PASSAGE SHOWN:

------------------------------------------------

United States v. Regan Whiteside

Court Case Details
Court Case Opinion

132 F.3d 37

NOTICE: Seventh Circuit Rule 53(b)(2) states unpublished orders shall not be cited or used as precedent except to support a claim of res judicata, collateral estoppel or law of the case in any federal court within the circuit.
UNITED STATES of AMERICA, Plaintiff-Appellee,
v.
Regan WHITESIDE, Defendant-Appellant.

No. 97-1519.

United States Court of Appeals, Seventh Circuit.

Nov. 25, 1997.

1

Before COFFEY, EASTERBROOK and KANNE, CJ.

ORDER

2

Pursuant to a written plea agreement, Regan Whiteside pleaded guilty to the June 1996 armed bank robbery of the Tri-City National Bank in Milwaukee, Wisconsin, in violation of 18 U.S.C. § 2113(a) & (d) and the use of a firearm in relation to a violent crime under 18 U.S.C. § 924(c)(1). The district court sentenced Whiteside to 65 months' incarceration for the armed bank robbery to run consecutively to the mandatory 60 months' incarceration on the firearm conviction. The 125 months' incarceration was to run consecutively to an unrelated state court sentence involving Whiteside's parole for a state armed robbery conviction and probation for a felon-in-possession conviction, which were revoked due to the Tri-City National Bank armed robbery. Whiteside's appellate attorney seeks to withdraw on the ground that there are no nonfrivolous issues to be raised on appeal. Anders v. California, 386 U.S. 738 (1967); United States v. Wagner, 103 F.3d 551 (7th Cir.1996). Because counsel's Anders brief is adequate on its face, we limit our review of the record to those issues raised in counsel's brief. Wagner, 103 F.3d at 553; United States v. Tabb, 125 F.3d 583, 584 (7th Cir.1997). Pursuant to Circuit Rule 51(a), Whiteside was notified of his counsel's actions and was given an opportunity to respond, which he did.

------------------------------------------------

SUPPLIED ENTRIES:
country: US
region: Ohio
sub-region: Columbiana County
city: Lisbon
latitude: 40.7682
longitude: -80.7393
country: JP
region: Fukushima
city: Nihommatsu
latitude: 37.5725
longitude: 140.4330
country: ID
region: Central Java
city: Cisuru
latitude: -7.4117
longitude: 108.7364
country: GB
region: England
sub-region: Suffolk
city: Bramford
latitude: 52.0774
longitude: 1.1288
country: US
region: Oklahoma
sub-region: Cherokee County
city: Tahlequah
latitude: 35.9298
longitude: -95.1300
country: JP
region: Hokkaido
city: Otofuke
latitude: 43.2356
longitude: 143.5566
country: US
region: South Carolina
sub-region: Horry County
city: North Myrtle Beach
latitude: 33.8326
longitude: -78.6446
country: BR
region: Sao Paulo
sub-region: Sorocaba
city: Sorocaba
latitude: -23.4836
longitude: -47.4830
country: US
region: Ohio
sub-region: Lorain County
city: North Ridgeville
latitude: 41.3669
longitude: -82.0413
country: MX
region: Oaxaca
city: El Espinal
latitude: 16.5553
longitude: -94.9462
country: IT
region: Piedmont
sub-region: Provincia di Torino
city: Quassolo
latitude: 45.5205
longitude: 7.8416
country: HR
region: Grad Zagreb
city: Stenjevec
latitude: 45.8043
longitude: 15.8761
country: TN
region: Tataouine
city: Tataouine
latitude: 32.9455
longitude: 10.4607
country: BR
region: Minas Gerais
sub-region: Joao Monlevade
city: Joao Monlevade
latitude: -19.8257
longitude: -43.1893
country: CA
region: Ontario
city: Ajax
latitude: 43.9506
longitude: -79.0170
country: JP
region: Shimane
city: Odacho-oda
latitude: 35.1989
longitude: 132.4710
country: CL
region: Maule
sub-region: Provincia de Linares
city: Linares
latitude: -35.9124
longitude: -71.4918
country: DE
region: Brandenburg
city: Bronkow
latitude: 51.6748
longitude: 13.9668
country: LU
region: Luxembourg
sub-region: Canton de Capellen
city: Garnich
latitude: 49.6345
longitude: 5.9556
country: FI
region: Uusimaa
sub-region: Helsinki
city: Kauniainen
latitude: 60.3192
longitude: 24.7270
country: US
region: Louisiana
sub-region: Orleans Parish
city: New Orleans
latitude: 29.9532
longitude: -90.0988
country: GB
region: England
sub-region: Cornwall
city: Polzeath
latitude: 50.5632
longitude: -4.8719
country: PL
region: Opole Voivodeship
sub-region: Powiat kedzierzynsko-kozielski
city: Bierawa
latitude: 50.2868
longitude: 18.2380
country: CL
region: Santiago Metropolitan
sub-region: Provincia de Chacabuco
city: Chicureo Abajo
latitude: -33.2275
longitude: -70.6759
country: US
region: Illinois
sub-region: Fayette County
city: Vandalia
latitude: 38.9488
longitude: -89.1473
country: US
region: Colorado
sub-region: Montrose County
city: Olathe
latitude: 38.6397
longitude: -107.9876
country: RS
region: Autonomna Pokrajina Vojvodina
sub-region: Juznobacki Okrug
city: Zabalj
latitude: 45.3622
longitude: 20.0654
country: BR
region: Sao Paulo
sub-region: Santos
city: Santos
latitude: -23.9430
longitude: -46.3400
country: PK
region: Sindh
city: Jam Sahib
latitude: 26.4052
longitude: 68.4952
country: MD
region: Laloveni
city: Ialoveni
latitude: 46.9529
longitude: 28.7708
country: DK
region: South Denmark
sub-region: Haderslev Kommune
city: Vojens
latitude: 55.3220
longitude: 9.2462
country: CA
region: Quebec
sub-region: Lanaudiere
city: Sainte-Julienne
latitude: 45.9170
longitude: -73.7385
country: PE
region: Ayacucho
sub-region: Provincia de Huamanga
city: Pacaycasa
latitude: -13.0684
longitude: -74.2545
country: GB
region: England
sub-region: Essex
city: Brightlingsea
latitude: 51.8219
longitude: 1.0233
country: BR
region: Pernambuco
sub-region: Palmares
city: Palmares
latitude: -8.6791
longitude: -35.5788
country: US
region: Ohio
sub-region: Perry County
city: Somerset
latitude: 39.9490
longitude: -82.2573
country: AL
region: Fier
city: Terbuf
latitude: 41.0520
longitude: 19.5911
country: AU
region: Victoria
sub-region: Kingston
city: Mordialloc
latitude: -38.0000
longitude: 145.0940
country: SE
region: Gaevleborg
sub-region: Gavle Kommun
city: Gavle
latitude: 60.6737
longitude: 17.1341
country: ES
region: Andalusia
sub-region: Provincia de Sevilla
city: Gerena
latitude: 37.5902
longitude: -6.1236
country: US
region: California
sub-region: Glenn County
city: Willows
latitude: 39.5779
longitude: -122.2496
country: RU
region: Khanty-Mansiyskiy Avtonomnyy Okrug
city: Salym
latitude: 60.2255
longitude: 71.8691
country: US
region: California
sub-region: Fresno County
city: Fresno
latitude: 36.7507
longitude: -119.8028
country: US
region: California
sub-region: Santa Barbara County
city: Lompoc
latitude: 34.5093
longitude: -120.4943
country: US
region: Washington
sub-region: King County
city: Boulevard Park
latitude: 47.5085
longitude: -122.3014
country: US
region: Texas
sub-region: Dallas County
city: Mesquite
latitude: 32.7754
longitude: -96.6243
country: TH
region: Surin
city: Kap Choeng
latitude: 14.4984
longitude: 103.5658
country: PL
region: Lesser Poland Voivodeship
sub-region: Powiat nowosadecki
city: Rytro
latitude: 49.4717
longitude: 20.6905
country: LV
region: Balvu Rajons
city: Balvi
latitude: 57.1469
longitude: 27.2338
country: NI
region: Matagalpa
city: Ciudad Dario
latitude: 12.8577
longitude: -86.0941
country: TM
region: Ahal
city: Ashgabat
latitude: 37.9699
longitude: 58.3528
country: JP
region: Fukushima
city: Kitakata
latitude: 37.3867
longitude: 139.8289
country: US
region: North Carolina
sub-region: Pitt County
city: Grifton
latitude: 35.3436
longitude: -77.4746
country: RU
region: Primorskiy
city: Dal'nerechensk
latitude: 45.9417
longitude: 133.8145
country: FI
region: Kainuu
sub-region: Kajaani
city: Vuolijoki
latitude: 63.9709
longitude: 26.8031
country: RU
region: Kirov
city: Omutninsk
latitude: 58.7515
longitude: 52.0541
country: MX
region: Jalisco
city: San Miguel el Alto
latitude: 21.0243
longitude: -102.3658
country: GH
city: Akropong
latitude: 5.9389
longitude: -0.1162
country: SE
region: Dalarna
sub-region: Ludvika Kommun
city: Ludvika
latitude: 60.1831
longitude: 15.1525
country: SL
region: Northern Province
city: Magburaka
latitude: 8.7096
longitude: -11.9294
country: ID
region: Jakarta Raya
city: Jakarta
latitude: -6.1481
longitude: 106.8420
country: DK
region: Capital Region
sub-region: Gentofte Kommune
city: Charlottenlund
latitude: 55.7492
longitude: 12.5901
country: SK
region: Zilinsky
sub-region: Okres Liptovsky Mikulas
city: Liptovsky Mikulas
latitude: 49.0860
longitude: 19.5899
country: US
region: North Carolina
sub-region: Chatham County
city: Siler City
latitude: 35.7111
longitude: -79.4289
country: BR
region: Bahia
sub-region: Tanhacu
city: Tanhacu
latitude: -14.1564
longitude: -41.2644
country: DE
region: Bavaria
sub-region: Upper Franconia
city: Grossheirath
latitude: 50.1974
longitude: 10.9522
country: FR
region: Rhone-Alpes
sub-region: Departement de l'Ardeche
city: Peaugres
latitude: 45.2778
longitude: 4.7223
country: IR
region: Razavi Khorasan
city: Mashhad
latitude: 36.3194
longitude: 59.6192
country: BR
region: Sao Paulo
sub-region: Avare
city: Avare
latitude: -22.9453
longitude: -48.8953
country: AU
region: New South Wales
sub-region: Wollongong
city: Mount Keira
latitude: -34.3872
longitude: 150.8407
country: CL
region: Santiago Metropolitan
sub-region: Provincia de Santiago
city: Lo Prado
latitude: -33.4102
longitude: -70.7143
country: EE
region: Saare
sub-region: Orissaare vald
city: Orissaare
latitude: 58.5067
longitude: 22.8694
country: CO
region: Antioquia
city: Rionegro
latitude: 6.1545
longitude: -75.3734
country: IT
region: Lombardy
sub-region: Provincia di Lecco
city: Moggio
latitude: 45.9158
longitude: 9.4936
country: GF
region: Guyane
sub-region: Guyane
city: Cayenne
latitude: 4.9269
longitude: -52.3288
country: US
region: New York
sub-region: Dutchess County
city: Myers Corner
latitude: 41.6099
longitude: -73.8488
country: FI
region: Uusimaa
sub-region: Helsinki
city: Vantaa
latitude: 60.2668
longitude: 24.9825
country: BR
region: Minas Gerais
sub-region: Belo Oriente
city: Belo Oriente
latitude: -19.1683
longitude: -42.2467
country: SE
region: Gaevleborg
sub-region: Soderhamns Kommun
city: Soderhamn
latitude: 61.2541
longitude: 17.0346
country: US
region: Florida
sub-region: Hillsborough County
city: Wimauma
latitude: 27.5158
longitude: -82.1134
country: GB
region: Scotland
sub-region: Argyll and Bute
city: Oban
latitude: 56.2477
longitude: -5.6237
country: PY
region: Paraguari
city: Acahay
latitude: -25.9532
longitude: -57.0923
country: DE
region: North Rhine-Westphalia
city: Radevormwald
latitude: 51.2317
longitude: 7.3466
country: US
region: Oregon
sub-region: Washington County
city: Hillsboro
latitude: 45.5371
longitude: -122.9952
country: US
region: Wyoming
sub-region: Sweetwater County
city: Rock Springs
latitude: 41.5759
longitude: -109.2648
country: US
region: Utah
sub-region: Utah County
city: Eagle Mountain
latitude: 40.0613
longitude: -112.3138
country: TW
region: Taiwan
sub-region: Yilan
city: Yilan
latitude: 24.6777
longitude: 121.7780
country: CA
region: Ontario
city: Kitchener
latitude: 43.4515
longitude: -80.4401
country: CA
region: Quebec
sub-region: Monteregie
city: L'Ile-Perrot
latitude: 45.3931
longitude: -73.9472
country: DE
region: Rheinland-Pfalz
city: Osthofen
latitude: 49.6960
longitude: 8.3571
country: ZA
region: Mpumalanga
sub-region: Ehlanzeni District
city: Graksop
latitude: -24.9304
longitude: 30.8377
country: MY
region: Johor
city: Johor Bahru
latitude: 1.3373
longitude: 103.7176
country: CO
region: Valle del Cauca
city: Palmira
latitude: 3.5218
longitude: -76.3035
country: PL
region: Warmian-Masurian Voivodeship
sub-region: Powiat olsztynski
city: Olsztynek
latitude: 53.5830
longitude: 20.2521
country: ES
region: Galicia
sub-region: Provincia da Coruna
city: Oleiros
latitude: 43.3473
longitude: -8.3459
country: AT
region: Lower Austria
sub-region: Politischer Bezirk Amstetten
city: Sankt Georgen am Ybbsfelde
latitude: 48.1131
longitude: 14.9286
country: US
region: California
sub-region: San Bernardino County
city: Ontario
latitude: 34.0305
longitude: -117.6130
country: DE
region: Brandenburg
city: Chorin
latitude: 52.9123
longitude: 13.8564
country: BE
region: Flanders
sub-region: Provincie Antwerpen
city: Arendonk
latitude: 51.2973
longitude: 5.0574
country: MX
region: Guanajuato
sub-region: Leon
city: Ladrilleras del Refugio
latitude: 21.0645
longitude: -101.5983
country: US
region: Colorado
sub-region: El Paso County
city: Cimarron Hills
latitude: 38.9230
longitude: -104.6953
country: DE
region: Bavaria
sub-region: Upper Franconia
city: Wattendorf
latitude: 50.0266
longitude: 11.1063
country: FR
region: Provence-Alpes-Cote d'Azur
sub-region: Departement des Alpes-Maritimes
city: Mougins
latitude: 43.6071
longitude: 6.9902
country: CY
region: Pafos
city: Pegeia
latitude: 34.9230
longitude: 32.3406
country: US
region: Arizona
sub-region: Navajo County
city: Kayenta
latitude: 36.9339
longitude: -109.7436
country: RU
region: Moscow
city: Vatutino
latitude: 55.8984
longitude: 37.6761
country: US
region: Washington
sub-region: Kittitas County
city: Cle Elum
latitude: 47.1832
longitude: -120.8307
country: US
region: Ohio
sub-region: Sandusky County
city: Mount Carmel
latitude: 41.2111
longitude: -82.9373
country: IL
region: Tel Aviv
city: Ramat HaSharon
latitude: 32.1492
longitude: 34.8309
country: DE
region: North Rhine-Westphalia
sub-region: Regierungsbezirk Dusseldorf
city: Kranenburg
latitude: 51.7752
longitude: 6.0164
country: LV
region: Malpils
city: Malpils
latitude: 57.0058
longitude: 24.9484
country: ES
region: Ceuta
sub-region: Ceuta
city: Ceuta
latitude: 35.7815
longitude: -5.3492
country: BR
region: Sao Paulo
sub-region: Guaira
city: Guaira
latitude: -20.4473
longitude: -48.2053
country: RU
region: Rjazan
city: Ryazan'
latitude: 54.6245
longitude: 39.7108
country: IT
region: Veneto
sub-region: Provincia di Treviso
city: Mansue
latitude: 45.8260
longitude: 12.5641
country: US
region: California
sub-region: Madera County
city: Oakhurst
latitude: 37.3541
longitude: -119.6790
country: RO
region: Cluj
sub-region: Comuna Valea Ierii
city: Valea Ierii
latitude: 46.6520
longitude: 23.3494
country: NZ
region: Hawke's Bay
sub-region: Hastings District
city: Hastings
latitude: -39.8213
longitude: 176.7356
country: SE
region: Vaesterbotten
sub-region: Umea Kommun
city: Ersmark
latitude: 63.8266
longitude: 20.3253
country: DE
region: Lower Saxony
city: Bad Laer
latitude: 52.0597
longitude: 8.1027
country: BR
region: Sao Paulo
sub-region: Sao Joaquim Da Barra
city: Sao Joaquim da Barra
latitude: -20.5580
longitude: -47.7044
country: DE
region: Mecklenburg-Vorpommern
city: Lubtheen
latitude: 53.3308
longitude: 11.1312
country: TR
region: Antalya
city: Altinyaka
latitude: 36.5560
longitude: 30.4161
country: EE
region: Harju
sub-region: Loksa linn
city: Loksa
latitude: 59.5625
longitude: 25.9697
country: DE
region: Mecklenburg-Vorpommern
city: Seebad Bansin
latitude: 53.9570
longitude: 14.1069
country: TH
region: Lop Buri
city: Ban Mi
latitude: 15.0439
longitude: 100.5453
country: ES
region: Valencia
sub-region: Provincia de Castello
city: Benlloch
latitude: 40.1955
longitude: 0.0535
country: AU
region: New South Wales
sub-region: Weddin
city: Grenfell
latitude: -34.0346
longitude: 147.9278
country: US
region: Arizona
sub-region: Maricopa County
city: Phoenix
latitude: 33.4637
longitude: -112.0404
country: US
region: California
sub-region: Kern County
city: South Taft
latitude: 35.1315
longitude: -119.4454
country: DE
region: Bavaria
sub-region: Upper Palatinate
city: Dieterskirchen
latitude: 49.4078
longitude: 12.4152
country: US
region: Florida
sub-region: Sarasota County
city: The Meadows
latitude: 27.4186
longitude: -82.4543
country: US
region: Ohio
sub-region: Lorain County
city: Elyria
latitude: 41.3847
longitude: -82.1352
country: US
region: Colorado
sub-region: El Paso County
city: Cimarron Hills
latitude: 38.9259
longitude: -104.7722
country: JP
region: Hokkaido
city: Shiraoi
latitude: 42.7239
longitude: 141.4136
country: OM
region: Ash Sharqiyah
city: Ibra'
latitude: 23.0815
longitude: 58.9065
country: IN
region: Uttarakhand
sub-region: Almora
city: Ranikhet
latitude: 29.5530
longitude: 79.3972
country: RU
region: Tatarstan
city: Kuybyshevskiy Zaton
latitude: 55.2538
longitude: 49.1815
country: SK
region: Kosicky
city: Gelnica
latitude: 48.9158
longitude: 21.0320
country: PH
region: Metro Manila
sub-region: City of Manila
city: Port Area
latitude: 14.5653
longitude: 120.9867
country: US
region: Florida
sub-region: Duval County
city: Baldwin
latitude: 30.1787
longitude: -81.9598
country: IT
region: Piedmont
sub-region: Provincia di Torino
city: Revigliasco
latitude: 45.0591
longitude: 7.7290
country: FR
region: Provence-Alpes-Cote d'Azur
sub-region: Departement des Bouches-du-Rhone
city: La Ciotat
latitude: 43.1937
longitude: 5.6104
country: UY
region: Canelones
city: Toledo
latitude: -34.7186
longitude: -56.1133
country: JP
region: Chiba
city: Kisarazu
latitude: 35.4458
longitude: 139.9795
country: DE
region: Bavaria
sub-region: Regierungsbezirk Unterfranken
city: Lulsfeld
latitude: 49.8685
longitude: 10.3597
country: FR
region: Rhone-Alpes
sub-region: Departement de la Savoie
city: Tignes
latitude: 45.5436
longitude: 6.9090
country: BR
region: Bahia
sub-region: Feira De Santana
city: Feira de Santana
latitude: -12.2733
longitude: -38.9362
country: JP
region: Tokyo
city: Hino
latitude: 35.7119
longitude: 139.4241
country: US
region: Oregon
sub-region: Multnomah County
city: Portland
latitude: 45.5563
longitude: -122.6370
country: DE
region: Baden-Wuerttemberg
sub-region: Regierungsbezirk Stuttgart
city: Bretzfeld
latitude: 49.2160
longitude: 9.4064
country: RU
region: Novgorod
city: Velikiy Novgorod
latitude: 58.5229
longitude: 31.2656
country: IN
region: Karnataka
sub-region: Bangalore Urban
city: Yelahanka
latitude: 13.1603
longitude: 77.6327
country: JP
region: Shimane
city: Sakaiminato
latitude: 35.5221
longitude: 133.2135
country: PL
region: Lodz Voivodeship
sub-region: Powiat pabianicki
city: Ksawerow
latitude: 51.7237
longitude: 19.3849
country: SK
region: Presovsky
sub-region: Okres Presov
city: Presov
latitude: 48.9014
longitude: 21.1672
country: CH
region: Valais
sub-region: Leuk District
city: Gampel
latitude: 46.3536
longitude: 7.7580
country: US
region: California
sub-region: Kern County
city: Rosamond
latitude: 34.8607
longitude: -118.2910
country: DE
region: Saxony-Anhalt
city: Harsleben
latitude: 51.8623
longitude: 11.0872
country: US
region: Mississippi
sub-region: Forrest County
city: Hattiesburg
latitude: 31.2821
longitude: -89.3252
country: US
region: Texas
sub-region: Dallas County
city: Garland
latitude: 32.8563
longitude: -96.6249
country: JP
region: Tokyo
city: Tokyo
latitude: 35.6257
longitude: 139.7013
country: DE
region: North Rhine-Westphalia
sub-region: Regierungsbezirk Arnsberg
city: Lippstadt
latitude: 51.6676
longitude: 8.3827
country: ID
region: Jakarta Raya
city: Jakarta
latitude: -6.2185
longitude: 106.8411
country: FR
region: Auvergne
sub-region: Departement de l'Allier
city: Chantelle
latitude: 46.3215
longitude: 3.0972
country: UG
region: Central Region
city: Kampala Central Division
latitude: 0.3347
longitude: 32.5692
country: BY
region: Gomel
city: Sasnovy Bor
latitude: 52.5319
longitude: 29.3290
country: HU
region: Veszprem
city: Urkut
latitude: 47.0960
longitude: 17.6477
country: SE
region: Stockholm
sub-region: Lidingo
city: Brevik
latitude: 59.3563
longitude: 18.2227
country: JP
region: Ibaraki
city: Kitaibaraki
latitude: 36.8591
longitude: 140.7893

------------------------------------------------

EXERCISE DIRECTIONS: According to the court order, which bank did Whiteside plead guilty to robbing?

SOLVED EXERCISE: The Tri-City National Bank in Milwaukee, Wisconsin.